Schwaab earned his bachelor’s degree in mechanical engineering from prestigious Northwestern University in the Chicago suburb of Evanston. After about five years of engineering work, he said, “I kind of fell in love with computers. I found that I had a knack for working with them.” Being a bright guy, he also found that there’s great demand for people with a knack for working with computers.

For the past 21 years — minus a short gap during the recession when he had to hit the road to Detroit and northern California to make ends meet — Schwaab has been a computer-consulting homebody. He broke free after commuting from his home in Dublin, Calif., to Oakland every day all those years ago. And he looks back only when somebody asks him to.

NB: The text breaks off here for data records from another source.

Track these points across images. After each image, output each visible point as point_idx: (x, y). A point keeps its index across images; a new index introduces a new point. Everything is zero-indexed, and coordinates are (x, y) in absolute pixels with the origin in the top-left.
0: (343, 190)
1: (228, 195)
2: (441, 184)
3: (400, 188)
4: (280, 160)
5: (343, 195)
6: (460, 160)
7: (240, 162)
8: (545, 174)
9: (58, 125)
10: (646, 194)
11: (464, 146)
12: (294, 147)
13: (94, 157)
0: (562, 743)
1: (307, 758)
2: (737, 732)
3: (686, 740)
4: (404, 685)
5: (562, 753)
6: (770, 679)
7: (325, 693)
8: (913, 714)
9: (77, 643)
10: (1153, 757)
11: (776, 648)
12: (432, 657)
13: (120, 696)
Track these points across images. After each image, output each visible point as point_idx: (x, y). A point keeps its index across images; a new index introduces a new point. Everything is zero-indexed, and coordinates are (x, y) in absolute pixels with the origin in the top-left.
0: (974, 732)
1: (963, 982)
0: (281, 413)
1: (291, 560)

“I remember the day I left that position to go out on my own. I remember it vividly,” he told NIBJ. “I remember driving home and realizing, with a certain amount of elation, that I would not have to make that commute anymore, I would not have to struggle with the traffic, I would not have to go into that office anymore. I would not be shackled to that desk and that chair and feel like I needed to be there for hours every day. It was almost like a prison sentence to me.

“I realized that I would not be happy in an office situation long-term. I needed to strike out on my own. That to me completely overwhelmed the inherent risks.”

It took awhile for Schwaab to replace — and eventually exceed — his corporate-delivered income, and he admitted that the break “was definitely scary. But I was just so much happier in my daily lifestyle. It just seemed to make sense going with it.”

Staying with it has been easy, thanks in no small measure to the Schwaabs’ prioritizing family life. They home-schooled their four children through elementary and into their middle school years.

“There’s no way I could have participated in that process if I had to go into an office all the time,” he said.

Working for himself with major clients that include SalesForce.com — which, coincidentally, ranked No. 1 on Fortune’s “100 Best Companies to Work For” in 2018 — Schwaab is on the phone pretty much from 7 a.m. to noon or 1 p.m. daily. That’s because he’s working with clients based mostly on the East Coast.

“I get up early but my afternoons are my own,” he said. “To me, it’s a much more balanced lifestyle.”

As good as it is, this remote work thing isn’t perfect.

Schwaab acknowledges that working from home “can cause strife in the family.” If there’s a leaky faucet or the toilet won’t flush, for instance, his wife might ask for help.

“If I were at an office, she would call somebody to come in or wait until I got home,” he said. “But since I’m home, it’s like free time to get me involved in household chores, which I can’t focus on when I need to be focused on my work. That can cause a certain amount of tension.”

And then there are the kids. When the Schwaabs’ son Evan was 2, he wanted what every small child wants.

Attention.

Schwaab recalled one day in particular when Evan climbed up into his dad’s chair, scaled his arm and managed to make it all the way to his dad’s shoulder while Stefan was on the phone working through a situation with a client.

“I finished my phone call and realized he was sound asleep on my shoulder,” Schwaab said. “He had spent all his excess energy trying to get my attention.”

But plumbing problems and attention-seeking children are, to Schwaab, “minor inconveniences. The biggest one about working from home is that, unequivocally, you’re always working. You’re never not working. There’s no strong dividing line between the office and home.”

Another downside for some workers is a plus for Schwaab: He neither needs nor wants a supervisor looking over his shoulder, providing motivation and ensuring work is being done.

“I actually have the opposite problem,” he said. “When someone’s looking over my shoulder it makes me anxious. I’m less productive. When I’m self-directed, I can be much more productive.”

Schwaab knows he might have been just as successful working within a traditional corporate employer-employee structure, at least financially and career-wise, but it simply would not have been the same.

“I’ve never regretted it,” he said, “because my lifestyle has been so much more fulfilling and so much more something that just suits my personality.”